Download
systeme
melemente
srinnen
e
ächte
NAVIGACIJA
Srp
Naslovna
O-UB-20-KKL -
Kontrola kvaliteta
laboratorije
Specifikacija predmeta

■ ■ ■

Goal of the exercise >> Arrange every line from the items above into a JSON list of strings, one string per line, leaving out any blank lines.

Exercise result >>
[
  "Download",
  "systeme",
  "melemente",
  "srinnen",
  "e",
  "ächte",
  "NAVIGACIJA",
  "Srp",
  "Naslovna",
  "O-UB-20-KKL -",
  "Kontrola kvaliteta",
  "laboratorije",
  "Specifikacija predmeta"
]